Conditional market consequences
Because the court case is broadly contingent on the conditions of the UK’s exit from the EU, market participants have expressed mixed sentiments toward the consequences the case might have for the metals industry.

“If the VAT law is changed, there’s a big debate [that must be had] about financial transaction reporting. If it becomes necessary to add VAT to LME transactions, it would require parties to declare the VAT on both sides. This would involve various accounting processes, and invites more risk,” according to an LME broker who declined to be named.

“Given the turnovers on the LME, if you start sticking VAT on all or some transactions, it would be to the detriment to the current business model,” the broker told Fastmarkets.

This would be because the UK would, after Brexit, be considered a third-country counter-party (CCP) – meaning, a non-EU party to trading.

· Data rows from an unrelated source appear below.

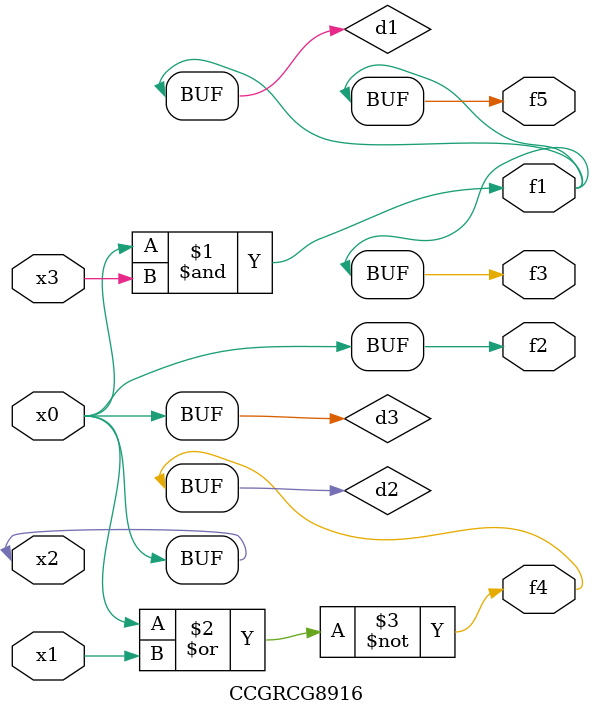
<source format=v>
module CCGRCG8916(
	input x0, x1, x2, x3,
	output f1, f2, f3, f4, f5
);

	wire d1, d2, d3;

	and (d1, x2, x3);
	nor (d2, x0, x1);
	buf (d3, x0, x2);
	assign f1 = d1;
	assign f2 = d3;
	assign f3 = d1;
	assign f4 = d2;
	assign f5 = d1;
endmodule

</source>
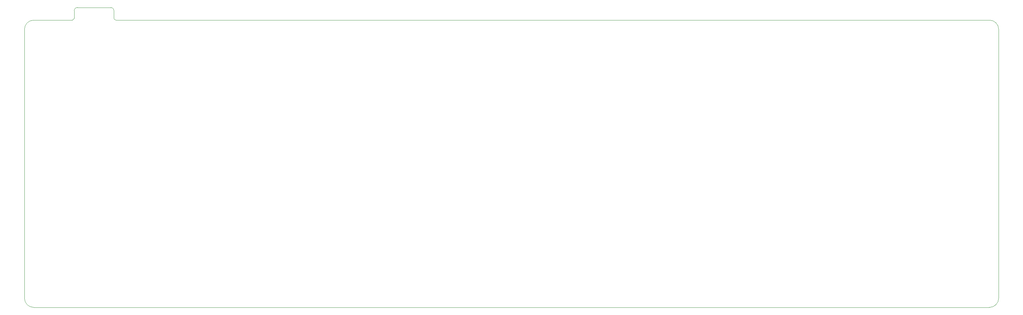
<source format=gm1>
G04 #@! TF.GenerationSoftware,KiCad,Pcbnew,(5.1.4-0)*
G04 #@! TF.CreationDate,2021-10-31T23:19:15-05:00*
G04 #@! TF.ProjectId,pcb,7063622e-6b69-4636-9164-5f7063625858,rev?*
G04 #@! TF.SameCoordinates,Original*
G04 #@! TF.FileFunction,Profile,NP*
%FSLAX46Y46*%
G04 Gerber Fmt 4.6, Leading zero omitted, Abs format (unit mm)*
G04 Created by KiCad (PCBNEW (5.1.4-0)) date 2021-10-31 23:19:15*
%MOMM*%
%LPD*%
G04 APERTURE LIST*
%ADD10C,0.050000*%
G04 APERTURE END LIST*
D10*
X102058809Y-44846880D02*
X326231335Y-44846880D01*
X80961555Y-44846880D02*
X90822441Y-44846880D01*
X326231335Y-118665940D02*
X80961555Y-118665940D01*
X328612595Y-47228140D02*
X328612595Y-116284680D01*
X78580295Y-47228140D02*
G75*
G02X80961555Y-44846880I2381260J0D01*
G01*
X80961555Y-118665940D02*
G75*
G02X78580295Y-116284680I0J2381260D01*
G01*
X328612595Y-116284680D02*
G75*
G02X326231335Y-118665940I-2381260J0D01*
G01*
X326231335Y-44846880D02*
G75*
G02X328612595Y-47228140I0J-2381260D01*
G01*
X101540625Y-44328696D02*
X101540625Y-42360938D01*
X91340625Y-42360990D02*
X91340625Y-44328696D01*
X91340625Y-44328696D02*
G75*
G02X90822441Y-44846880I-518184J0D01*
G01*
X91340625Y-42360990D02*
G75*
G02X92117865Y-41583750I777240J0D01*
G01*
X78580295Y-116284680D02*
X78580295Y-47228140D01*
X92117865Y-41583750D02*
X100763385Y-41583698D01*
X100763385Y-41583698D02*
G75*
G02X101540625Y-42360938I0J-777240D01*
G01*
X102058809Y-44846880D02*
G75*
G02X101540625Y-44328696I0J518184D01*
G01*
M02*

</source>
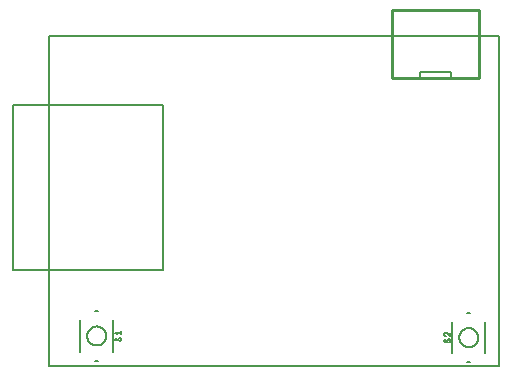
<source format=gbr>
G04 EAGLE Gerber RS-274X export*
G75*
%MOMM*%
%FSLAX34Y34*%
%LPD*%
%INSilkscreen Top*%
%IPPOS*%
%AMOC8*
5,1,8,0,0,1.08239X$1,22.5*%
G01*
%ADD10C,0.127000*%
%ADD11C,0.203200*%
%ADD12C,0.254000*%
%ADD13C,0.200000*%


D10*
X66200Y32900D02*
X66202Y33098D01*
X66210Y33295D01*
X66222Y33492D01*
X66239Y33689D01*
X66261Y33885D01*
X66287Y34081D01*
X66319Y34276D01*
X66355Y34470D01*
X66396Y34664D01*
X66441Y34856D01*
X66492Y35047D01*
X66547Y35237D01*
X66606Y35425D01*
X66671Y35612D01*
X66739Y35797D01*
X66813Y35981D01*
X66891Y36162D01*
X66973Y36342D01*
X67060Y36519D01*
X67151Y36695D01*
X67246Y36868D01*
X67345Y37039D01*
X67449Y37207D01*
X67557Y37372D01*
X67668Y37535D01*
X67784Y37695D01*
X67904Y37853D01*
X68027Y38007D01*
X68154Y38158D01*
X68285Y38306D01*
X68420Y38451D01*
X68558Y38592D01*
X68699Y38730D01*
X68844Y38865D01*
X68992Y38996D01*
X69143Y39123D01*
X69297Y39246D01*
X69455Y39366D01*
X69615Y39482D01*
X69778Y39593D01*
X69943Y39701D01*
X70111Y39805D01*
X70282Y39904D01*
X70455Y39999D01*
X70631Y40090D01*
X70808Y40177D01*
X70988Y40259D01*
X71169Y40337D01*
X71353Y40411D01*
X71538Y40479D01*
X71725Y40544D01*
X71913Y40603D01*
X72103Y40658D01*
X72294Y40709D01*
X72486Y40754D01*
X72680Y40795D01*
X72874Y40831D01*
X73069Y40863D01*
X73265Y40889D01*
X73461Y40911D01*
X73658Y40928D01*
X73855Y40940D01*
X74052Y40948D01*
X74250Y40950D01*
X74448Y40948D01*
X74645Y40940D01*
X74842Y40928D01*
X75039Y40911D01*
X75235Y40889D01*
X75431Y40863D01*
X75626Y40831D01*
X75820Y40795D01*
X76014Y40754D01*
X76206Y40709D01*
X76397Y40658D01*
X76587Y40603D01*
X76775Y40544D01*
X76962Y40479D01*
X77147Y40411D01*
X77331Y40337D01*
X77512Y40259D01*
X77692Y40177D01*
X77869Y40090D01*
X78045Y39999D01*
X78218Y39904D01*
X78389Y39805D01*
X78557Y39701D01*
X78722Y39593D01*
X78885Y39482D01*
X79045Y39366D01*
X79203Y39246D01*
X79357Y39123D01*
X79508Y38996D01*
X79656Y38865D01*
X79801Y38730D01*
X79942Y38592D01*
X80080Y38451D01*
X80215Y38306D01*
X80346Y38158D01*
X80473Y38007D01*
X80596Y37853D01*
X80716Y37695D01*
X80832Y37535D01*
X80943Y37372D01*
X81051Y37207D01*
X81155Y37039D01*
X81254Y36868D01*
X81349Y36695D01*
X81440Y36519D01*
X81527Y36342D01*
X81609Y36162D01*
X81687Y35981D01*
X81761Y35797D01*
X81829Y35612D01*
X81894Y35425D01*
X81953Y35237D01*
X82008Y35047D01*
X82059Y34856D01*
X82104Y34664D01*
X82145Y34470D01*
X82181Y34276D01*
X82213Y34081D01*
X82239Y33885D01*
X82261Y33689D01*
X82278Y33492D01*
X82290Y33295D01*
X82298Y33098D01*
X82300Y32900D01*
X82298Y32702D01*
X82290Y32505D01*
X82278Y32308D01*
X82261Y32111D01*
X82239Y31915D01*
X82213Y31719D01*
X82181Y31524D01*
X82145Y31330D01*
X82104Y31136D01*
X82059Y30944D01*
X82008Y30753D01*
X81953Y30563D01*
X81894Y30375D01*
X81829Y30188D01*
X81761Y30003D01*
X81687Y29819D01*
X81609Y29638D01*
X81527Y29458D01*
X81440Y29281D01*
X81349Y29105D01*
X81254Y28932D01*
X81155Y28761D01*
X81051Y28593D01*
X80943Y28428D01*
X80832Y28265D01*
X80716Y28105D01*
X80596Y27947D01*
X80473Y27793D01*
X80346Y27642D01*
X80215Y27494D01*
X80080Y27349D01*
X79942Y27208D01*
X79801Y27070D01*
X79656Y26935D01*
X79508Y26804D01*
X79357Y26677D01*
X79203Y26554D01*
X79045Y26434D01*
X78885Y26318D01*
X78722Y26207D01*
X78557Y26099D01*
X78389Y25995D01*
X78218Y25896D01*
X78045Y25801D01*
X77869Y25710D01*
X77692Y25623D01*
X77512Y25541D01*
X77331Y25463D01*
X77147Y25389D01*
X76962Y25321D01*
X76775Y25256D01*
X76587Y25197D01*
X76397Y25142D01*
X76206Y25091D01*
X76014Y25046D01*
X75820Y25005D01*
X75626Y24969D01*
X75431Y24937D01*
X75235Y24911D01*
X75039Y24889D01*
X74842Y24872D01*
X74645Y24860D01*
X74448Y24852D01*
X74250Y24850D01*
X74052Y24852D01*
X73855Y24860D01*
X73658Y24872D01*
X73461Y24889D01*
X73265Y24911D01*
X73069Y24937D01*
X72874Y24969D01*
X72680Y25005D01*
X72486Y25046D01*
X72294Y25091D01*
X72103Y25142D01*
X71913Y25197D01*
X71725Y25256D01*
X71538Y25321D01*
X71353Y25389D01*
X71169Y25463D01*
X70988Y25541D01*
X70808Y25623D01*
X70631Y25710D01*
X70455Y25801D01*
X70282Y25896D01*
X70111Y25995D01*
X69943Y26099D01*
X69778Y26207D01*
X69615Y26318D01*
X69455Y26434D01*
X69297Y26554D01*
X69143Y26677D01*
X68992Y26804D01*
X68844Y26935D01*
X68699Y27070D01*
X68558Y27208D01*
X68420Y27349D01*
X68285Y27494D01*
X68154Y27642D01*
X68027Y27793D01*
X67904Y27947D01*
X67784Y28105D01*
X67668Y28265D01*
X67557Y28428D01*
X67449Y28593D01*
X67345Y28761D01*
X67246Y28932D01*
X67151Y29105D01*
X67060Y29281D01*
X66973Y29458D01*
X66891Y29638D01*
X66813Y29819D01*
X66739Y30003D01*
X66671Y30188D01*
X66606Y30375D01*
X66547Y30563D01*
X66492Y30753D01*
X66441Y30944D01*
X66396Y31136D01*
X66355Y31330D01*
X66319Y31524D01*
X66287Y31719D01*
X66261Y31915D01*
X66239Y32111D01*
X66222Y32308D01*
X66210Y32505D01*
X66202Y32702D01*
X66200Y32900D01*
D11*
X60250Y19520D02*
X60250Y46280D01*
X88250Y46280D02*
X88250Y19520D01*
X75550Y53900D02*
X72950Y53900D01*
X72950Y11900D02*
X75550Y11900D01*
D10*
X94951Y30516D02*
X94949Y30581D01*
X94943Y30645D01*
X94933Y30709D01*
X94920Y30773D01*
X94902Y30835D01*
X94881Y30896D01*
X94857Y30956D01*
X94828Y31014D01*
X94796Y31071D01*
X94761Y31125D01*
X94723Y31177D01*
X94681Y31227D01*
X94637Y31274D01*
X94590Y31318D01*
X94540Y31360D01*
X94488Y31398D01*
X94434Y31433D01*
X94377Y31465D01*
X94319Y31494D01*
X94259Y31518D01*
X94198Y31539D01*
X94136Y31557D01*
X94072Y31570D01*
X94008Y31580D01*
X93944Y31586D01*
X93879Y31588D01*
X94951Y30516D02*
X94949Y30422D01*
X94943Y30328D01*
X94933Y30234D01*
X94920Y30141D01*
X94902Y30049D01*
X94881Y29957D01*
X94856Y29866D01*
X94827Y29776D01*
X94794Y29688D01*
X94758Y29601D01*
X94718Y29516D01*
X94675Y29432D01*
X94628Y29351D01*
X94578Y29271D01*
X94525Y29193D01*
X94468Y29118D01*
X94409Y29045D01*
X94346Y28975D01*
X94281Y28907D01*
X91197Y29042D02*
X91132Y29044D01*
X91068Y29050D01*
X91004Y29060D01*
X90940Y29073D01*
X90878Y29091D01*
X90817Y29112D01*
X90757Y29136D01*
X90699Y29165D01*
X90642Y29197D01*
X90588Y29232D01*
X90536Y29270D01*
X90486Y29312D01*
X90439Y29356D01*
X90395Y29403D01*
X90353Y29453D01*
X90315Y29505D01*
X90280Y29559D01*
X90248Y29616D01*
X90219Y29674D01*
X90195Y29734D01*
X90174Y29795D01*
X90156Y29857D01*
X90143Y29921D01*
X90133Y29985D01*
X90127Y30049D01*
X90125Y30114D01*
X90127Y30200D01*
X90132Y30286D01*
X90142Y30372D01*
X90155Y30457D01*
X90171Y30542D01*
X90191Y30626D01*
X90215Y30709D01*
X90242Y30791D01*
X90273Y30871D01*
X90307Y30951D01*
X90345Y31028D01*
X90386Y31104D01*
X90430Y31178D01*
X90477Y31251D01*
X90527Y31321D01*
X92135Y29578D02*
X92102Y29525D01*
X92065Y29474D01*
X92026Y29425D01*
X91984Y29378D01*
X91939Y29334D01*
X91892Y29293D01*
X91843Y29254D01*
X91791Y29218D01*
X91737Y29185D01*
X91682Y29156D01*
X91625Y29130D01*
X91566Y29107D01*
X91507Y29087D01*
X91446Y29071D01*
X91385Y29058D01*
X91322Y29049D01*
X91260Y29044D01*
X91197Y29042D01*
X92941Y31053D02*
X92974Y31106D01*
X93011Y31157D01*
X93050Y31206D01*
X93092Y31253D01*
X93137Y31297D01*
X93184Y31338D01*
X93233Y31377D01*
X93285Y31413D01*
X93339Y31446D01*
X93394Y31475D01*
X93451Y31501D01*
X93510Y31524D01*
X93569Y31544D01*
X93630Y31560D01*
X93691Y31573D01*
X93754Y31582D01*
X93816Y31587D01*
X93879Y31589D01*
X92940Y31053D02*
X92136Y29578D01*
X91197Y34211D02*
X90125Y35552D01*
X94951Y35552D01*
X94951Y36892D02*
X94951Y34211D01*
X381250Y31650D02*
X381252Y31848D01*
X381260Y32045D01*
X381272Y32242D01*
X381289Y32439D01*
X381311Y32635D01*
X381337Y32831D01*
X381369Y33026D01*
X381405Y33220D01*
X381446Y33414D01*
X381491Y33606D01*
X381542Y33797D01*
X381597Y33987D01*
X381656Y34175D01*
X381721Y34362D01*
X381789Y34547D01*
X381863Y34731D01*
X381941Y34912D01*
X382023Y35092D01*
X382110Y35269D01*
X382201Y35445D01*
X382296Y35618D01*
X382395Y35789D01*
X382499Y35957D01*
X382607Y36122D01*
X382718Y36285D01*
X382834Y36445D01*
X382954Y36603D01*
X383077Y36757D01*
X383204Y36908D01*
X383335Y37056D01*
X383470Y37201D01*
X383608Y37342D01*
X383749Y37480D01*
X383894Y37615D01*
X384042Y37746D01*
X384193Y37873D01*
X384347Y37996D01*
X384505Y38116D01*
X384665Y38232D01*
X384828Y38343D01*
X384993Y38451D01*
X385161Y38555D01*
X385332Y38654D01*
X385505Y38749D01*
X385681Y38840D01*
X385858Y38927D01*
X386038Y39009D01*
X386219Y39087D01*
X386403Y39161D01*
X386588Y39229D01*
X386775Y39294D01*
X386963Y39353D01*
X387153Y39408D01*
X387344Y39459D01*
X387536Y39504D01*
X387730Y39545D01*
X387924Y39581D01*
X388119Y39613D01*
X388315Y39639D01*
X388511Y39661D01*
X388708Y39678D01*
X388905Y39690D01*
X389102Y39698D01*
X389300Y39700D01*
X389498Y39698D01*
X389695Y39690D01*
X389892Y39678D01*
X390089Y39661D01*
X390285Y39639D01*
X390481Y39613D01*
X390676Y39581D01*
X390870Y39545D01*
X391064Y39504D01*
X391256Y39459D01*
X391447Y39408D01*
X391637Y39353D01*
X391825Y39294D01*
X392012Y39229D01*
X392197Y39161D01*
X392381Y39087D01*
X392562Y39009D01*
X392742Y38927D01*
X392919Y38840D01*
X393095Y38749D01*
X393268Y38654D01*
X393439Y38555D01*
X393607Y38451D01*
X393772Y38343D01*
X393935Y38232D01*
X394095Y38116D01*
X394253Y37996D01*
X394407Y37873D01*
X394558Y37746D01*
X394706Y37615D01*
X394851Y37480D01*
X394992Y37342D01*
X395130Y37201D01*
X395265Y37056D01*
X395396Y36908D01*
X395523Y36757D01*
X395646Y36603D01*
X395766Y36445D01*
X395882Y36285D01*
X395993Y36122D01*
X396101Y35957D01*
X396205Y35789D01*
X396304Y35618D01*
X396399Y35445D01*
X396490Y35269D01*
X396577Y35092D01*
X396659Y34912D01*
X396737Y34731D01*
X396811Y34547D01*
X396879Y34362D01*
X396944Y34175D01*
X397003Y33987D01*
X397058Y33797D01*
X397109Y33606D01*
X397154Y33414D01*
X397195Y33220D01*
X397231Y33026D01*
X397263Y32831D01*
X397289Y32635D01*
X397311Y32439D01*
X397328Y32242D01*
X397340Y32045D01*
X397348Y31848D01*
X397350Y31650D01*
X397348Y31452D01*
X397340Y31255D01*
X397328Y31058D01*
X397311Y30861D01*
X397289Y30665D01*
X397263Y30469D01*
X397231Y30274D01*
X397195Y30080D01*
X397154Y29886D01*
X397109Y29694D01*
X397058Y29503D01*
X397003Y29313D01*
X396944Y29125D01*
X396879Y28938D01*
X396811Y28753D01*
X396737Y28569D01*
X396659Y28388D01*
X396577Y28208D01*
X396490Y28031D01*
X396399Y27855D01*
X396304Y27682D01*
X396205Y27511D01*
X396101Y27343D01*
X395993Y27178D01*
X395882Y27015D01*
X395766Y26855D01*
X395646Y26697D01*
X395523Y26543D01*
X395396Y26392D01*
X395265Y26244D01*
X395130Y26099D01*
X394992Y25958D01*
X394851Y25820D01*
X394706Y25685D01*
X394558Y25554D01*
X394407Y25427D01*
X394253Y25304D01*
X394095Y25184D01*
X393935Y25068D01*
X393772Y24957D01*
X393607Y24849D01*
X393439Y24745D01*
X393268Y24646D01*
X393095Y24551D01*
X392919Y24460D01*
X392742Y24373D01*
X392562Y24291D01*
X392381Y24213D01*
X392197Y24139D01*
X392012Y24071D01*
X391825Y24006D01*
X391637Y23947D01*
X391447Y23892D01*
X391256Y23841D01*
X391064Y23796D01*
X390870Y23755D01*
X390676Y23719D01*
X390481Y23687D01*
X390285Y23661D01*
X390089Y23639D01*
X389892Y23622D01*
X389695Y23610D01*
X389498Y23602D01*
X389300Y23600D01*
X389102Y23602D01*
X388905Y23610D01*
X388708Y23622D01*
X388511Y23639D01*
X388315Y23661D01*
X388119Y23687D01*
X387924Y23719D01*
X387730Y23755D01*
X387536Y23796D01*
X387344Y23841D01*
X387153Y23892D01*
X386963Y23947D01*
X386775Y24006D01*
X386588Y24071D01*
X386403Y24139D01*
X386219Y24213D01*
X386038Y24291D01*
X385858Y24373D01*
X385681Y24460D01*
X385505Y24551D01*
X385332Y24646D01*
X385161Y24745D01*
X384993Y24849D01*
X384828Y24957D01*
X384665Y25068D01*
X384505Y25184D01*
X384347Y25304D01*
X384193Y25427D01*
X384042Y25554D01*
X383894Y25685D01*
X383749Y25820D01*
X383608Y25958D01*
X383470Y26099D01*
X383335Y26244D01*
X383204Y26392D01*
X383077Y26543D01*
X382954Y26697D01*
X382834Y26855D01*
X382718Y27015D01*
X382607Y27178D01*
X382499Y27343D01*
X382395Y27511D01*
X382296Y27682D01*
X382201Y27855D01*
X382110Y28031D01*
X382023Y28208D01*
X381941Y28388D01*
X381863Y28569D01*
X381789Y28753D01*
X381721Y28938D01*
X381656Y29125D01*
X381597Y29313D01*
X381542Y29503D01*
X381491Y29694D01*
X381446Y29886D01*
X381405Y30080D01*
X381369Y30274D01*
X381337Y30469D01*
X381311Y30665D01*
X381289Y30861D01*
X381272Y31058D01*
X381260Y31255D01*
X381252Y31452D01*
X381250Y31650D01*
D11*
X403300Y45030D02*
X403300Y18270D01*
X375300Y18270D02*
X375300Y45030D01*
X388000Y10650D02*
X390600Y10650D01*
X390600Y52650D02*
X388000Y52650D01*
D10*
X372353Y30338D02*
X372418Y30336D01*
X372482Y30330D01*
X372546Y30320D01*
X372610Y30307D01*
X372672Y30289D01*
X372733Y30268D01*
X372793Y30244D01*
X372851Y30215D01*
X372908Y30183D01*
X372962Y30148D01*
X373014Y30110D01*
X373064Y30068D01*
X373111Y30024D01*
X373155Y29977D01*
X373197Y29927D01*
X373235Y29875D01*
X373270Y29821D01*
X373302Y29764D01*
X373331Y29706D01*
X373355Y29646D01*
X373376Y29585D01*
X373394Y29523D01*
X373407Y29459D01*
X373417Y29395D01*
X373423Y29331D01*
X373425Y29266D01*
X373423Y29172D01*
X373417Y29078D01*
X373407Y28984D01*
X373394Y28891D01*
X373376Y28799D01*
X373355Y28707D01*
X373330Y28616D01*
X373301Y28526D01*
X373268Y28438D01*
X373232Y28351D01*
X373192Y28266D01*
X373149Y28182D01*
X373102Y28101D01*
X373052Y28021D01*
X372999Y27943D01*
X372942Y27868D01*
X372883Y27795D01*
X372820Y27725D01*
X372755Y27657D01*
X369671Y27792D02*
X369606Y27794D01*
X369542Y27800D01*
X369478Y27810D01*
X369414Y27823D01*
X369352Y27841D01*
X369291Y27862D01*
X369231Y27886D01*
X369173Y27915D01*
X369116Y27947D01*
X369062Y27982D01*
X369010Y28020D01*
X368960Y28062D01*
X368913Y28106D01*
X368869Y28153D01*
X368827Y28203D01*
X368789Y28255D01*
X368754Y28309D01*
X368722Y28366D01*
X368693Y28424D01*
X368669Y28484D01*
X368648Y28545D01*
X368630Y28607D01*
X368617Y28671D01*
X368607Y28735D01*
X368601Y28799D01*
X368599Y28864D01*
X368601Y28950D01*
X368606Y29036D01*
X368616Y29122D01*
X368629Y29207D01*
X368645Y29292D01*
X368665Y29376D01*
X368689Y29459D01*
X368716Y29541D01*
X368747Y29621D01*
X368781Y29701D01*
X368819Y29778D01*
X368860Y29854D01*
X368904Y29928D01*
X368951Y30001D01*
X369001Y30071D01*
X370609Y28328D02*
X370576Y28275D01*
X370539Y28224D01*
X370500Y28175D01*
X370458Y28128D01*
X370413Y28084D01*
X370366Y28043D01*
X370317Y28004D01*
X370265Y27968D01*
X370211Y27935D01*
X370156Y27906D01*
X370099Y27880D01*
X370040Y27857D01*
X369981Y27837D01*
X369920Y27821D01*
X369859Y27808D01*
X369796Y27799D01*
X369734Y27794D01*
X369671Y27792D01*
X371415Y29803D02*
X371448Y29856D01*
X371485Y29907D01*
X371524Y29956D01*
X371566Y30003D01*
X371611Y30047D01*
X371658Y30088D01*
X371707Y30127D01*
X371759Y30163D01*
X371813Y30196D01*
X371868Y30225D01*
X371925Y30251D01*
X371984Y30274D01*
X372043Y30294D01*
X372104Y30310D01*
X372165Y30323D01*
X372228Y30332D01*
X372290Y30337D01*
X372353Y30339D01*
X371414Y29803D02*
X370610Y28328D01*
X368599Y34436D02*
X368601Y34504D01*
X368607Y34571D01*
X368616Y34638D01*
X368629Y34705D01*
X368646Y34770D01*
X368667Y34835D01*
X368691Y34898D01*
X368719Y34960D01*
X368750Y35020D01*
X368784Y35078D01*
X368822Y35134D01*
X368862Y35189D01*
X368906Y35240D01*
X368953Y35289D01*
X369002Y35336D01*
X369053Y35380D01*
X369108Y35420D01*
X369164Y35458D01*
X369222Y35492D01*
X369282Y35523D01*
X369344Y35551D01*
X369407Y35575D01*
X369472Y35596D01*
X369537Y35613D01*
X369604Y35626D01*
X369671Y35635D01*
X369738Y35641D01*
X369806Y35643D01*
X368599Y34436D02*
X368601Y34358D01*
X368607Y34280D01*
X368617Y34203D01*
X368630Y34126D01*
X368648Y34050D01*
X368669Y33975D01*
X368694Y33901D01*
X368723Y33829D01*
X368755Y33758D01*
X368791Y33689D01*
X368830Y33621D01*
X368873Y33556D01*
X368919Y33493D01*
X368968Y33432D01*
X369020Y33374D01*
X369075Y33319D01*
X369132Y33266D01*
X369192Y33217D01*
X369255Y33170D01*
X369320Y33127D01*
X369386Y33087D01*
X369455Y33050D01*
X369526Y33017D01*
X369598Y32987D01*
X369672Y32961D01*
X370744Y35240D02*
X370695Y35289D01*
X370643Y35336D01*
X370588Y35379D01*
X370531Y35420D01*
X370472Y35458D01*
X370411Y35492D01*
X370348Y35523D01*
X370284Y35551D01*
X370218Y35575D01*
X370152Y35595D01*
X370084Y35612D01*
X370015Y35625D01*
X369946Y35634D01*
X369876Y35640D01*
X369806Y35642D01*
X370744Y35240D02*
X373425Y32961D01*
X373425Y35642D01*
X414900Y286600D02*
X33900Y286600D01*
X414900Y286600D02*
X414900Y7200D01*
X33900Y7200D01*
X33900Y286600D01*
X130350Y228000D02*
X130350Y88300D01*
X3350Y88300D01*
X3350Y228000D01*
X130350Y228000D01*
D12*
X397900Y251125D02*
X397900Y308625D01*
X323900Y308625D01*
X323900Y251125D01*
X397900Y251125D01*
D13*
X347900Y251700D02*
X347900Y256700D01*
X373900Y256700D02*
X373900Y251700D01*
X373900Y256700D02*
X347900Y256700D01*
M02*

</source>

For warehouses, the onus lies with the UK. With a large portion of the LME’s volumes circulating through continental Europe, UK customers would suffer the most.

Additionally, fiscal representation agreements with LME members would change, which could further complicate business transactions with the UK if the Commission wins its case.

“There are only a few LME warehouses left in the UK, and any decision Britain takes [regarding VAT] could have a bearing on EU warehousing – but I think this is going to affect UK business the most,” a senior LME warehousing source told Fastmarkets.

“Currently, UK entities are stockpiling commodities prior to Brexit, largely to avoid any potential change to import tariffs,” the source added. “Our status remains unchanged, but if the UK is considered to be a third country, and then has to pay VAT on top of that, it could really damage LME business.”

Archie Hunter and Perrine Faye in London contributed to this story.